**Data for this exercise**

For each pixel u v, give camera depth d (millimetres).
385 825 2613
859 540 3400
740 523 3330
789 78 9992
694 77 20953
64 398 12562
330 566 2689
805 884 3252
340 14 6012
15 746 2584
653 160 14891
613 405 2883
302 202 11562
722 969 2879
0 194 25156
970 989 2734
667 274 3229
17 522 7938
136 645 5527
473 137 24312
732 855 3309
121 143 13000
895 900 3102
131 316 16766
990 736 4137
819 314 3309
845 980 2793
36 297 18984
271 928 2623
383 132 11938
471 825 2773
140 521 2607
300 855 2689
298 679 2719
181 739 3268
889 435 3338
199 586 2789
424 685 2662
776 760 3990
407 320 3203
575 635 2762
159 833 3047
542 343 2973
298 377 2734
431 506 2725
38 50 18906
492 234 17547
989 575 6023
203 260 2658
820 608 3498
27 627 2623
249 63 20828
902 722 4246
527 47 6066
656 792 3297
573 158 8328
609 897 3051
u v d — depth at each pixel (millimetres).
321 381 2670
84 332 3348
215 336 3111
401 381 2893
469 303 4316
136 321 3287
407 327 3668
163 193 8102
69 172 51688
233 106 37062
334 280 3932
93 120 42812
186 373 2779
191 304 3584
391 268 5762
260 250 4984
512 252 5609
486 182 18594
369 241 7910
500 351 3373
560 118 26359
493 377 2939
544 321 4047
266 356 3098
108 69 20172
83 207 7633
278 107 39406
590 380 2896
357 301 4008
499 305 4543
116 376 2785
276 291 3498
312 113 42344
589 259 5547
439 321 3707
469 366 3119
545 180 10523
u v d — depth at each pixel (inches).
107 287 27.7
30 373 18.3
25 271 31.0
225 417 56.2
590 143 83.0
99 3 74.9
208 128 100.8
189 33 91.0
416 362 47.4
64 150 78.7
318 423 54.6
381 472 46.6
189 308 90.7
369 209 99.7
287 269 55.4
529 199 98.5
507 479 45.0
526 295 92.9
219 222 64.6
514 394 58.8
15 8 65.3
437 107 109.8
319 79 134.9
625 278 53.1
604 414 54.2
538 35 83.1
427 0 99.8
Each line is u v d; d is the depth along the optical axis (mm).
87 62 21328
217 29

**Problem to work on**
As the exercise requires, copy out the data shown above word for word.

**Problem solution**
For each pixel u v, give camera depth d (millimetres).
385 825 2613
859 540 3400
740 523 3330
789 78 9992
694 77 20953
64 398 12562
330 566 2689
805 884 3252
340 14 6012
15 746 2584
653 160 14891
613 405 2883
302 202 11562
722 969 2879
0 194 25156
970 989 2734
667 274 3229
17 522 7938
136 645 5527
473 137 24312
732 855 3309
121 143 13000
895 900 3102
131 316 16766
990 736 4137
819 314 3309
845 980 2793
36 297 18984
271 928 2623
383 132 11938
471 825 2773
140 521 2607
300 855 2689
298 679 2719
181 739 3268
889 435 3338
199 586 2789
424 685 2662
776 760 3990
407 320 3203
575 635 2762
159 833 3047
542 343 2973
298 377 2734
431 506 2725
38 50 18906
492 234 17547
989 575 6023
203 260 2658
820 608 3498
27 627 2623
249 63 20828
902 722 4246
527 47 6066
656 792 3297
573 158 8328
609 897 3051
u v d — depth at each pixel (millimetres).
321 381 2670
84 332 3348
215 336 3111
401 381 2893
469 303 4316
136 321 3287
407 327 3668
163 193 8102
69 172 51688
233 106 37062
334 280 3932
93 120 42812
186 373 2779
191 304 3584
391 268 5762
260 250 4984
512 252 5609
486 182 18594
369 241 7910
500 351 3373
560 118 26359
493 377 2939
544 321 4047
266 356 3098
108 69 20172
83 207 7633
278 107 39406
590 380 2896
357 301 4008
499 305 4543
116 376 2785
276 291 3498
312 113 42344
589 259 5547
439 321 3707
469 366 3119
545 180 10523
u v d — depth at each pixel (inches).
107 287 27.7
30 373 18.3
25 271 31.0
225 417 56.2
590 143 83.0
99 3 74.9
208 128 100.8
189 33 91.0
416 362 47.4
64 150 78.7
318 423 54.6
381 472 46.6
189 308 90.7
369 209 99.7
287 269 55.4
529 199 98.5
507 479 45.0
526 295 92.9
219 222 64.6
514 394 58.8
15 8 65.3
437 107 109.8
319 79 134.9
625 278 53.1
604 414 54.2
538 35 83.1
427 0 99.8
Each line is u v d; d is the depth along the optical axis (mm).
87 62 21328
217 29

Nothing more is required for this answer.